Deutsche Telekom CEO Timotheus Hoettges said the company will consider any partnership for T-Mobile US (NYSE:TMUS) that can improve profitability at the carrier, comments that again open the door to potential M&A.

Hoettges said at the company's annual shareholders meeting that T-Mobile, which Deutsche Telekom still has a 66 percent stake in, was in much better shape than two years ago when it started its "uncarrier" initiative.

"But it is our duty to go on improving the return on T-Mobile US," he said, according to Reuters. "If we find a partner who will help us to do so, we will obviously consider it."

Last summer DT and Sprint (NYSE: S) parent SoftBank abandoned plans to try and merge the two carriers amid signals of opposition from U.S. regulators. Then, in the fall of 2014, French telecom and Internet company Iliad made an ill-fated bid for a majority stake in T-Mobile.

Hoettges told reporters on the sidelines of the meeting that DT is under no pressure to sell T-Mobile, reiterating what he has said in the past. "Customers are literally flocking to us," he said.

T-Mobile added 8.3 million total customers in 2014, leading the industry, including 4.9 million branded postpaid customers. T-Mobile expects to add between 3 million and 3.5 million postpaid customers in 2015.

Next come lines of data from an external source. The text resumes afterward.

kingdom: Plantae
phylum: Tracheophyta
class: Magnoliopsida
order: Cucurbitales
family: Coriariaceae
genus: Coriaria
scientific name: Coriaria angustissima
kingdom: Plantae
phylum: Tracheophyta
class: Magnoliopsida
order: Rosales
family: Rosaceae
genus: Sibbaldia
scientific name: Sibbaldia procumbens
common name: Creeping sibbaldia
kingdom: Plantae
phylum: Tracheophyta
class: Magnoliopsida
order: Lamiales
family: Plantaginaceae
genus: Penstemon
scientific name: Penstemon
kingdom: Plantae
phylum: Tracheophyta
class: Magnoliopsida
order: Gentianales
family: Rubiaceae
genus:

Lately T-Mobile executives have been more open about the possibility of working with another company, and not even necessarily another wireless carrier. For example, last week at an investor conference T-Mobile CFO Braxton Carter said that T-Mobile would seriously evaluate any deal that could benefit T-Mobile shareholders. "We have a fiduciary responsibility to evaluate any strategic opportunity, and if it increases shareholder value in excess of what we see on a standalone basis, it would be something we would very much be inclined to do," he said.

During T-Mobile's first-quarter earnings conference call at the end of April, T-Mobile CEO John Legere voiced interest in partnerships with companies like Dish Network (NASDAQ: DISH) or cable companies. Legere said that "as content and entertainment and social are moving to the Internet and the Internet is moving mobile, these industries, the adjacent industries are in the same game that we're in." He added: "So I think you need to think about the cable industry and players like us as not competitors but potential partners and alternatives for each other in the future."

Indeed, T-Mobile executives have made no secret over the last few months of their interest in partnering with Dish.